Lunes 05 de Mayo de 2025

¡Vecinas, vecinos! 

 

Dicen que en Morena se acabaron los lujos, el nepotismo y los chapulines. 

 

Que ahora sí, la Cuarta Transformación se va a poner seria, ética y… bueno, con excepciones, porque tampoco hay que exagerar.

 

Miren ustedes que el Consejo Nacional de Morena se reunió con toda la solemnidad del caso en el World Trade Center de la Ciudad de México (sí, en ese que tiene alfombra más cara que la nómina de uno que otro municipio), para leer su cartilla moral.

Desde allá, Luisa María Alcalde —presidenta del partido— leyó la nueva “Carta de Ética” de la presidenta Claudia Sheinbaum, donde se nos recuerda que un verdadero morenista no vuela en jets privados, no come en restaurantes caros y mucho menos sueña con Gucci.

 

Pero, pero, peroooo, aunque la presidenta pidió prohibir la reelección a partir del 2027, Morena decidió que siempre no... que hasta el 2030.

 

¿Y por qué?

Porque la democracia es muy bonita, pero también es bonito repetir en el cargo.

 

¡Total!, que los diputados y presidentes municipales aún tendrán chance de seguir en la silla si logran convencer a sus electores —o a su estructura, que es lo mismo pero con café y despensas.

Lo interesante es que en la misma reunión donde se juró austeridad y ética, se pactó que la familia se quede fuera. A partir del 2027, nada de esposas, concubinas, hijos, nietos, ni tíos, o abuelos en la boleta.

 

¡Vamos!, que el árbol genealógico se va a podar con machete.

INSTRUCCIONES =
a: Responde con base en el texto sobre el Consejo Nacional de Morena:
(i) ¿En qué recinto se reunió el Consejo Nacional de Morena?
(ii) ¿Quién leyó la nueva "Carta de Ética" y qué cargo tiene?
(iii) ¿Hasta qué año decidió Morena aplazar la prohibición de la reelección?
b: Escribe la continuación del texto sobre el Consejo Nacional de Morena a partir de su última oración, con el mismo tono.

DATOS PROPORCIONADOS =
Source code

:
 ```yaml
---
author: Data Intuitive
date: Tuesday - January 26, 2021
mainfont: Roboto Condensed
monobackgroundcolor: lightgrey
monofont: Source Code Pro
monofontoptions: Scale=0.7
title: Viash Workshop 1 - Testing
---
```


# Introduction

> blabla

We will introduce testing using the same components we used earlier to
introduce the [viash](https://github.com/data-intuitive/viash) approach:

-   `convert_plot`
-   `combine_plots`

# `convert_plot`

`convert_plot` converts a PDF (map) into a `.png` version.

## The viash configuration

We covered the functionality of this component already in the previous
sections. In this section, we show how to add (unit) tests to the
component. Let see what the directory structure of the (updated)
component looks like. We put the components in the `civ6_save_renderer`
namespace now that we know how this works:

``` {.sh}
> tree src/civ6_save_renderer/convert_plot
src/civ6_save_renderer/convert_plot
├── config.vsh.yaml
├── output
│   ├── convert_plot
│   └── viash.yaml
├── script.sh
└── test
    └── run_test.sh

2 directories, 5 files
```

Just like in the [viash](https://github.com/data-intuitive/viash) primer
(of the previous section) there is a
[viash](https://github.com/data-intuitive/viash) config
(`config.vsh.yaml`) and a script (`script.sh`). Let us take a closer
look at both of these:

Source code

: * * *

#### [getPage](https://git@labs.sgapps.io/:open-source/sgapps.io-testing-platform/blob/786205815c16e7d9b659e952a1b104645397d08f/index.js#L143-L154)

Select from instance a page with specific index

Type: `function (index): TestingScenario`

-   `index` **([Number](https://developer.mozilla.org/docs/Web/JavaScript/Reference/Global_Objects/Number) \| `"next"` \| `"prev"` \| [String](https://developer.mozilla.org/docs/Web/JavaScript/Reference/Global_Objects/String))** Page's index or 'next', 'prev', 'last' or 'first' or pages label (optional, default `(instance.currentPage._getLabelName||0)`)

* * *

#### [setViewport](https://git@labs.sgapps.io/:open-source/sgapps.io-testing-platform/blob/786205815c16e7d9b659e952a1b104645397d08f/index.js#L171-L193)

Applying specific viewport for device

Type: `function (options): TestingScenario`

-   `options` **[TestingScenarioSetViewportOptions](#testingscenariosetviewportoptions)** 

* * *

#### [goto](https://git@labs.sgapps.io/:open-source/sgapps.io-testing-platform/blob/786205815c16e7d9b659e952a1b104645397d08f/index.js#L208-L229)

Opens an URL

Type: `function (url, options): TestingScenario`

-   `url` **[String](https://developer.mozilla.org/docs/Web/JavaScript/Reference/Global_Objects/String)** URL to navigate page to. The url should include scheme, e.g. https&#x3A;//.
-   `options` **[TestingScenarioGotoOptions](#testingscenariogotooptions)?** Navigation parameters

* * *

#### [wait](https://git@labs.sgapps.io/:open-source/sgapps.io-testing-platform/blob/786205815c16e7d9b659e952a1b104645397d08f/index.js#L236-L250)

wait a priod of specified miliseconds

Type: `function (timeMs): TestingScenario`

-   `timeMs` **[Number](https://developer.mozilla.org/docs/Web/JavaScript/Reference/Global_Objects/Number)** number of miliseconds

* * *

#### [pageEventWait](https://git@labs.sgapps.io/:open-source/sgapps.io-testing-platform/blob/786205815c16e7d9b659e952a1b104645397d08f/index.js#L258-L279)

RESPUESTAS NUMERADAS =
a:
(i) En el World Trade Center de la Ciudad de México.
(ii) Luisa María Alcalde, presidenta del partido.
(iii) Hasta el 2030.

b:
 

Pero mientras llega ese año, pues que cada quien acomode a su parentela donde pueda, no vaya a ser que se pierda la tradición revolucionaria de heredar el poder como si fuera taxi con concesión.

También se terminó el “chapulineo”: nada de irte del partido a coquetear con el Verde o el PT cuando Morena no te da la candidatura que quieres.

Ahora sí, el que salte se queda sin postulación y sin credencial del club.

 

¡Adiós a los saltos olímpicos entre partidos! Aunque claro, habría que ver si de aquí al 2027 no surge una reinterpretación humanista y soberana de la palabra “prohibido”.

 

Pero volvamos al punto: entre tanta regla ética, Morena no se dio abasto para prohibir otra vieja costumbre nacional: la congruencia selectiva.

Porque mientras se condenan los relojes caros y los blindajes innecesarios, varios cuadros del partido todavía llegan a eventos con escoltas, Suburbans y lentes oscuros de los que cuestan carísimos.

 

¿La buena noticia? La intención está.

 

¿La mala? Pues que la ética partidista es como la dieta: se empieza con entusiasmo, pero basta un tamal mal puesto (o una candidatura segura) para caer en la tentación.

 

Así que ya saben, en Morena ahora está mal volar en primera clase… pero reelegirse, todavía no tanto.

*

 Vecinas, vecinos, nos leemos mañana. 

 

 

 

Acuérdense que el que se enoja pierde.